The park lies between densely populated Cleveland and Akron Ohio and gets heavy local use. The park is an example of how concerted environmental efforts can pay off. The Cuyahoga River was heavily polluted in the 1950s and 60s and actually caught fire in 1952 and 1969. Parts of the what is now the park were declared superfund sites by the EPA. But thanks to strong local efforts backed by federal protection, the park has become a symbol of environmental renewal.
Today we rode bikes on the towpath of the Ohio & Erie Canal through the south section of the park. The towpath is relatively flat and easy to ride on, and provides a corridor through the park's center. Old canal locks are still present with interpretive signs. The canal itself is empty and overgrown in parts but the watered sections were teeming with turtles and other wildlife, including a huge snapping turtle. Century Cycles in Peninsula Ohio rents bikes adjacent to the towpath at an affordable price.
Here is a map of our ride.
Day Three May 6th
Hopewell Culture National Historical Park, Ohio
2,000 years ago a mysterious culture built large earthen work mounds throughout the eastern United States. A small section of these lands are preserved within the Hopewell Culture National Historical Park, around an hour south of Columbus Ohio.
We visited the park this morning and learned a great deal about the history of the park, both archaeologically and its more recent history. Unfortunately most of the mounds were destroyed in the 19th and early 20th century as a result of farming and other land uses. Most of the mounds that do exist in the park were restored.
We visited two of the six sections of Park, touring the Mound City Group visitor center (which houses a cool museum and very interesting film about the park) and doing a short one mile walk at the Hopewell Mound Group site.
Here is a map of our visit.
Day 4 May 7th
B-Line Trail, Bloomington, Indiana and Hardin Ridge Recreation Area, Hoosier National Forest
After arriving in Bloomington, we set off exploring.
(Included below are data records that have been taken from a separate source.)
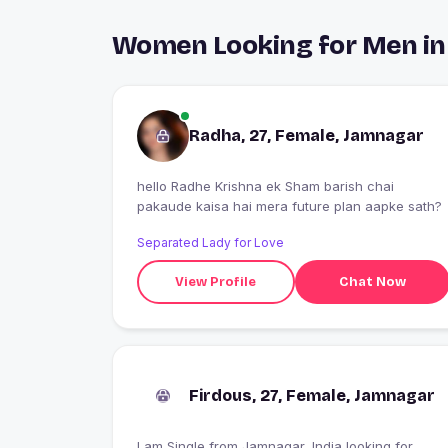
Women Looking for Men i
Radha, 27, Female, Jamnagar
hello Radhe Krishna ek Sham barish chai
pakaude kaisa hai mera future plan aapke sath?
Separated Lady for Love
View Profile
Chat Now
Firdous, 27, Female, Jamnagar
I am Single from Jamnagar, India looking for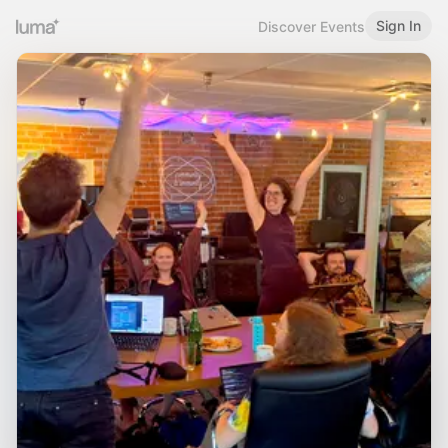
Sign In
Discover Events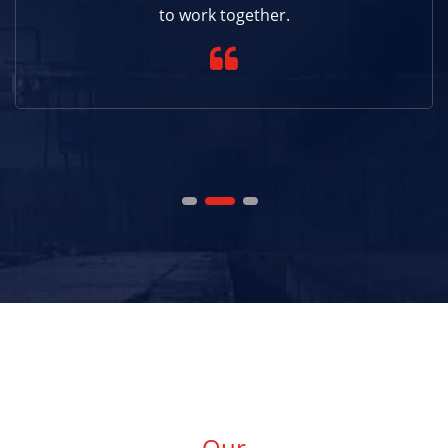
to work together.
Our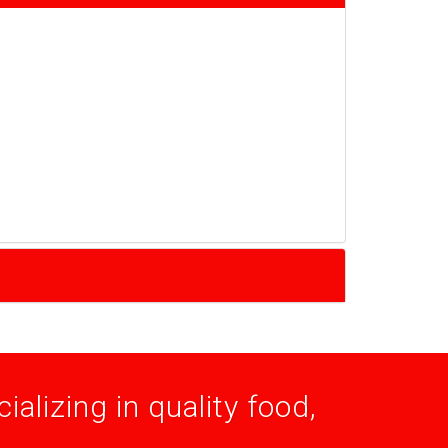
alizing in quality food,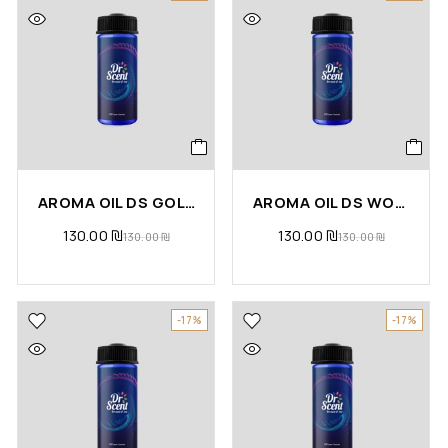
AROMA OIL DS GOLD
AROMA OIL DS WOODY
130.00
₪
130.00
₪
130.00
₪
130.00
₪
-17%
-17%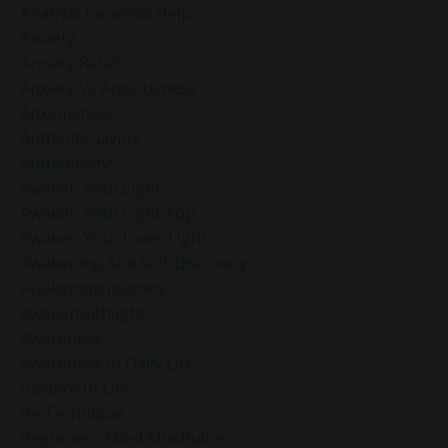
Analysis Paralysis Help
Anxiety
Anxiety Relief
Anxiety Vs Anxiousness
Anxiousness
Authentic Living
Authenticity
Awaken With Light
Awaken With Light App
Awaken Your Inner Light
Awakening And Self-Discovery
Awakening Journey
Awakenwithlight
Awareness
Awareness In Daily Life
Balance In Life
Be Technique
Beginner’s Mind Mindfulness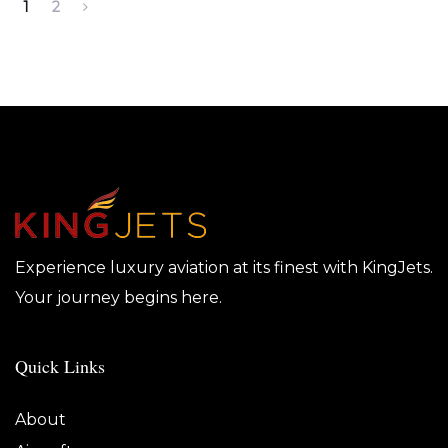
1
2
Experience luxury aviation at its finest with KingJets.
Your journey begins here.
Quick Links
About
Our first stop was cycling the B-Line Trail through the center of town. This is a beautiful trail running adjacent shops and recreational areas. Here is a map of our ride.
Our next stop was the Hardin Ridge Recreation Area in the Hoosier National Forest east of town. This is a large camping area with a beach and some hiking trails. We hiked a 1.5 mile loop through the woods, down to the beach and back up the park's road. Along the way we observed a killdeer faking a wing injury (presumably to lead us away from its nest but we didn't see a nest), a beautiful scarlet tanager, and a fox. Here is a map of our hike.
Day 5 May 8
Multiple hikes around Bloomington Indiana.
We started our day with a two mile hike at Cataract Falls State Recreation Area. A trail connects the upper and lower falls, although it's also possible to drive to both. The upper falls are the highest falls in Indiana. Here is a map of our hike.
We next went to McCormick's Creek State Park, where we did a short 3/10 mile walk to a waterfall followed by a 1.75 mile hike to Wolf Cave. The first 60 yards into the cave can be accessed, but today I only went in around 20 feet before encountering water. It was an interesting experience nonetheless. Here is a map of our two hikes at the park.
After lunch I did a solo trip to the Hickory Ridge Lookout Tower, a 100 foot tower open to the public. The views from the top were amazing, with 360 degree visibility for miles. From the same parking lot I hiked the Terrell Ridge Trail through a hardwood forest, during which I was treated to two barred owls calling to each other.
The Beanblossom Bottoms Nature Preserve has a 2.5 mile trail system, however approximately 1/4 mile from the start the trail was flooded.